_READING PASSAGE:_
-=-=-
I am trying to sort a list by frequency of its elements.
>>> a = [5, 5, 4, 4, 4, 1, 2, 2]
>>> a.sort(key=a.count)
>>> a
[5, 5, 4, 4, 4, 1, 2, 2]
a
is unchanged. However:
>>> sorted(a, key=a.count)
[1, 5, 5, 2, 2, 4, 4, 4]
Why does this method not work for .sort()
?
What you see is the result of a certain CPython implementation detail of list.sort
. Try this again, but create a copy of a
first:
a.sort(key=a.copy().count)
a
# [1, 5, 5, 2, 2, 4, 4, 4]
.sort
modifies a
internally, so a.count
is going to produce un-predictable results. This is documented as an implementation detail.
What copy
call does is it creates a copy of a
and uses that list's count
method as the key. You can see what happens with some debug statements:
def count(x):
print(a)
-=-=-
_COLLECTED DATA:_
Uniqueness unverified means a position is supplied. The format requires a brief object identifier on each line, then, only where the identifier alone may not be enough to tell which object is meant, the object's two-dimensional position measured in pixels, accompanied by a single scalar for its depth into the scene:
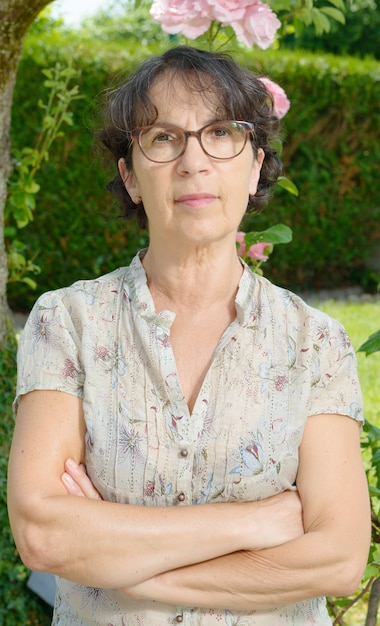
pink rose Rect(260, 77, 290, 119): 2.48
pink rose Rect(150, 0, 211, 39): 2.54
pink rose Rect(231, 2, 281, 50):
-=-=-
_WORK INSTRUCTION 1:_ List each distinct number that appears in the list assigned to `a` in the thread on sorting a list by frequency.
_WORK INSTRUCTION 2:_ Write the next part of the thread on sorting a list by frequency, picking up from where it stops.

_ANSWER SECTION 1:_ 5, 4, 1, 2

_ANSWER SECTION 2:_
return a.count(x)
a.sort(key=count)
[]
[]
[]
...
a
turns up as an empty list when accessed inside .sort
, and [].count(anything)
will be 0
. This explains why the output is the same as the input - the predicates are all the same (0
).
OTOH, sorted
creates a new list, so it doesn't have this problem.
If you really want to sort by frequency counts, the idiomatic method is to use a Counter
:
from collections import Counter
a.sort(key=Counter(a).get)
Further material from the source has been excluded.